Les agressions restent rares, mais la police et l’armée n’ont pas complètement perdu leurs habitudes répressives héritées de la dictature militaire. Le 30 mai, cinq journalistes ont été agressés et trois autres arbitrairement détenus à l’issue d’une manifestation.
Plutôt bien noté par rapport au reste du continent en matière de liberté de la presse, le pays n’a pas fini de solder les comptes de la dictature du général Pinochet (1973-1990). Décédé le 10 décembre 2006, l’ancien dictateur n’aura jamais répondu de l’assassinat de 3 000 personnes, dont 68 professionnels des médias, sous sa présidence. Plusieurs journalistes de télévision ont été agressés par ses partisans à la veille de ses funérailles.

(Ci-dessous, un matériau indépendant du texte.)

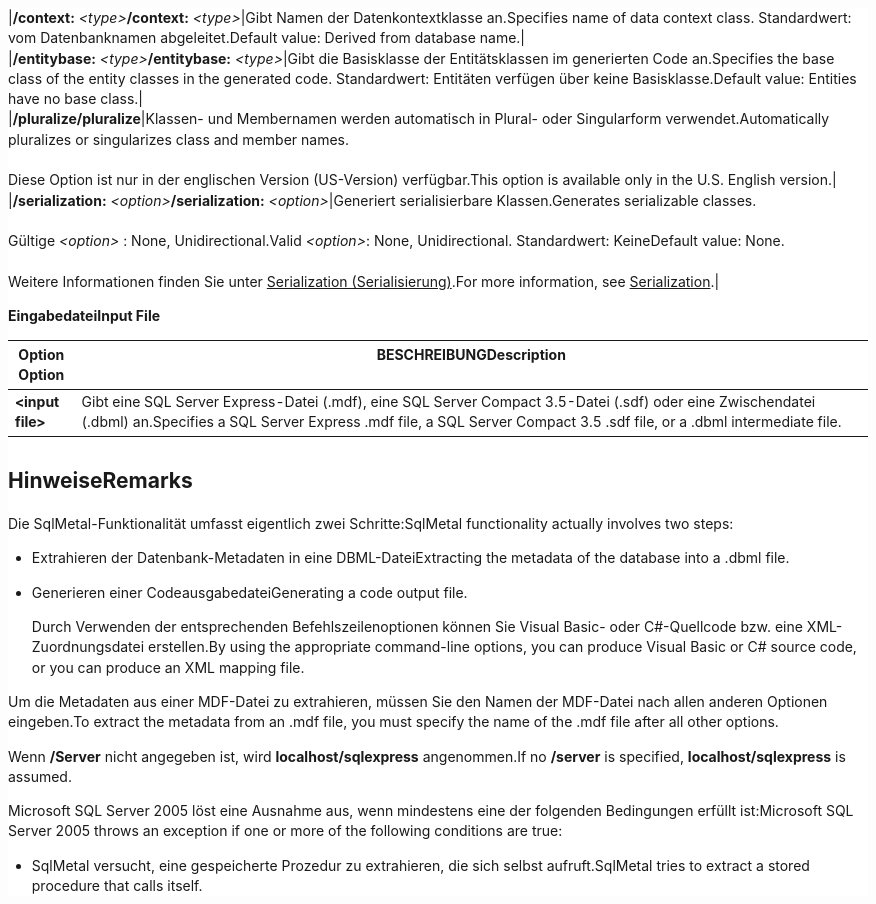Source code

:|<span data-ttu-id="5e39d-173">**/context:** *\<type>*</span><span class="sxs-lookup"><span data-stu-id="5e39d-173">**/context:** *\<type>*</span></span>|<span data-ttu-id="5e39d-174">Gibt Namen der Datenkontextklasse an.</span><span class="sxs-lookup"><span data-stu-id="5e39d-174">Specifies name of data context class.</span></span> <span data-ttu-id="5e39d-175">Standardwert: vom Datenbanknamen abgeleitet.</span><span class="sxs-lookup"><span data-stu-id="5e39d-175">Default value: Derived from database name.</span></span>|  
|<span data-ttu-id="5e39d-176">**/entitybase:** *\<type>*</span><span class="sxs-lookup"><span data-stu-id="5e39d-176">**/entitybase:** *\<type>*</span></span>|<span data-ttu-id="5e39d-177">Gibt die Basisklasse der Entitätsklassen im generierten Code an.</span><span class="sxs-lookup"><span data-stu-id="5e39d-177">Specifies the base class of the entity classes in the generated code.</span></span> <span data-ttu-id="5e39d-178">Standardwert: Entitäten verfügen über keine Basisklasse.</span><span class="sxs-lookup"><span data-stu-id="5e39d-178">Default value: Entities have no base class.</span></span>|  
|<span data-ttu-id="5e39d-179">**/pluralize**</span><span class="sxs-lookup"><span data-stu-id="5e39d-179">**/pluralize**</span></span>|<span data-ttu-id="5e39d-180">Klassen- und Membernamen werden automatisch in Plural- oder Singularform verwendet.</span><span class="sxs-lookup"><span data-stu-id="5e39d-180">Automatically pluralizes or singularizes class and member names.</span></span><br /><br /> <span data-ttu-id="5e39d-181">Diese Option ist nur in der englischen Version (US-Version) verfügbar.</span><span class="sxs-lookup"><span data-stu-id="5e39d-181">This option is available only in the U.S. English version.</span></span>|  
|<span data-ttu-id="5e39d-182">**/serialization:** *\<option>*</span><span class="sxs-lookup"><span data-stu-id="5e39d-182">**/serialization:** *\<option>*</span></span>|<span data-ttu-id="5e39d-183">Generiert serialisierbare Klassen.</span><span class="sxs-lookup"><span data-stu-id="5e39d-183">Generates serializable classes.</span></span><br /><br /> <span data-ttu-id="5e39d-184">Gültige *\<option>* : None, Unidirectional.</span><span class="sxs-lookup"><span data-stu-id="5e39d-184">Valid *\<option>*: None, Unidirectional.</span></span> <span data-ttu-id="5e39d-185">Standardwert: Keine</span><span class="sxs-lookup"><span data-stu-id="5e39d-185">Default value: None.</span></span><br /><br /> <span data-ttu-id="5e39d-186">Weitere Informationen finden Sie unter [Serialization (Serialisierung)](../data/adonet/sql/linq/serialization.md).</span><span class="sxs-lookup"><span data-stu-id="5e39d-186">For more information, see [Serialization](../data/adonet/sql/linq/serialization.md).</span></span>|  
  
 <span data-ttu-id="5e39d-187">**Eingabedatei**</span><span class="sxs-lookup"><span data-stu-id="5e39d-187">**Input File**</span></span>  
  
|<span data-ttu-id="5e39d-188">Option</span><span class="sxs-lookup"><span data-stu-id="5e39d-188">Option</span></span>|<span data-ttu-id="5e39d-189">BESCHREIBUNG</span><span class="sxs-lookup"><span data-stu-id="5e39d-189">Description</span></span>|  
|------------|-----------------|  
|**\<input file>**|<span data-ttu-id="5e39d-190">Gibt eine SQL Server Express-Datei (.mdf), eine SQL Server Compact 3.5-Datei (.sdf) oder eine Zwischendatei (.dbml) an.</span><span class="sxs-lookup"><span data-stu-id="5e39d-190">Specifies a SQL Server Express .mdf file, a SQL Server Compact 3.5 .sdf file, or a .dbml intermediate file.</span></span>|  
  
## <a name="remarks"></a><span data-ttu-id="5e39d-191">Hinweise</span><span class="sxs-lookup"><span data-stu-id="5e39d-191">Remarks</span></span>  

 <span data-ttu-id="5e39d-192">Die SqlMetal-Funktionalität umfasst eigentlich zwei Schritte:</span><span class="sxs-lookup"><span data-stu-id="5e39d-192">SqlMetal functionality actually involves two steps:</span></span>  
  
- <span data-ttu-id="5e39d-193">Extrahieren der Datenbank-Metadaten in eine DBML-Datei</span><span class="sxs-lookup"><span data-stu-id="5e39d-193">Extracting the metadata of the database into a .dbml file.</span></span>  
  
- <span data-ttu-id="5e39d-194">Generieren einer Codeausgabedatei</span><span class="sxs-lookup"><span data-stu-id="5e39d-194">Generating a code output file.</span></span>  
  
     <span data-ttu-id="5e39d-195">Durch Verwenden der entsprechenden Befehlszeilenoptionen können Sie Visual Basic- oder C#-Quellcode bzw. eine XML-Zuordnungsdatei erstellen.</span><span class="sxs-lookup"><span data-stu-id="5e39d-195">By using the appropriate command-line options, you can produce Visual Basic or C# source code, or you can produce an XML mapping file.</span></span>  
  
 <span data-ttu-id="5e39d-196">Um die Metadaten aus einer MDF-Datei zu extrahieren, müssen Sie den Namen der MDF-Datei nach allen anderen Optionen eingeben.</span><span class="sxs-lookup"><span data-stu-id="5e39d-196">To extract the metadata from an .mdf file, you must specify the name of the .mdf file after all other options.</span></span>  
  
 <span data-ttu-id="5e39d-197">Wenn **/Server** nicht angegeben ist, wird **localhost/sqlexpress** angenommen.</span><span class="sxs-lookup"><span data-stu-id="5e39d-197">If no **/server** is specified, **localhost/sqlexpress** is assumed.</span></span>  
  
 <span data-ttu-id="5e39d-198">Microsoft SQL Server 2005 löst eine Ausnahme aus, wenn mindestens eine der folgenden Bedingungen erfüllt ist:</span><span class="sxs-lookup"><span data-stu-id="5e39d-198">Microsoft SQL Server 2005 throws an exception if one or more of the following conditions are true:</span></span>  
  
- <span data-ttu-id="5e39d-199">SqlMetal versucht, eine gespeicherte Prozedur zu extrahieren, die sich selbst aufruft.</span><span class="sxs-lookup"><span data-stu-id="5e39d-199">SqlMetal tries to extract a stored procedure that calls itself.</span></span>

Aujourd’hui, les journalistes se heurtent encore au silence sur cette période et nombreux sont ceux qui se plaignent d’un manque persistant de pluralisme au sein des médias. Pour avoir publié, en concertation avec un groupe d’anciens prisonniers politiques, un article comportant les noms d’ex-tortionnaires, Jorge Molina, du quotidien en ligne El Mostrador.cl, a dû quitter ses fonctions en début d’année sous la pression.
Policiers et militaires chiliens n’ont pas complètement perdu les sinistres habitudes héritées de la dictature. La presse a largement fait les frais de la première manifestation d’envergure à laquelle a dû faire face Michelle Bachelet, première présidente du pays, élue le 15 janvier. Le 30 mai devant le palais présidentiel de La Moneda, un vaste mouvement de protestation en faveur d’une réforme du système scolaire a été très durement réprimé par les policiers et s’est soldé par l’arrestation de huit journalistes. Marco Cabrera, Gustavo Pavez et Libio Saavedra, cameramen des chaînes de télévision Red TV, Canal 13 et Canal 9, ont reçu des jets de pierres des forces de l’ordre avant d’être passés à tabac au sol. Les trois journalistes et deux de leurs collègues photographes, victimes d’agressions similaires, ont dû être hospitalisés. Le même jour, le rédacteur en chef de l’hebdomadaire El Siglo, Julio Oliva, et deux autres journalistes ont été conduits de force dans un commissariat. Les carabiniers leur ont signifié que leur lien avec le Parti communiste chilien était un motif suffisant pour les détenir. Le scandale provoqué par ces violations des droits de la presse a amené Michelle Bachelet à limoger dès le lendemain le chef des forces spéciales de la police, Osvaldo Jara.
Les journalistes doivent également faire face à la violence de groupes néonazis. Un an après les dégradations du siège de la télévision nationale TVN à Valparaíso, la rédaction de l’hebdomadaire Impacto a subi à son tour les menaces de mort d’un groupuscule d’extrême droite.
Les délits de presse restent passibles de sanctions pénales et les procédures en diffamation, sans aboutir forcément, sont monnaie courante.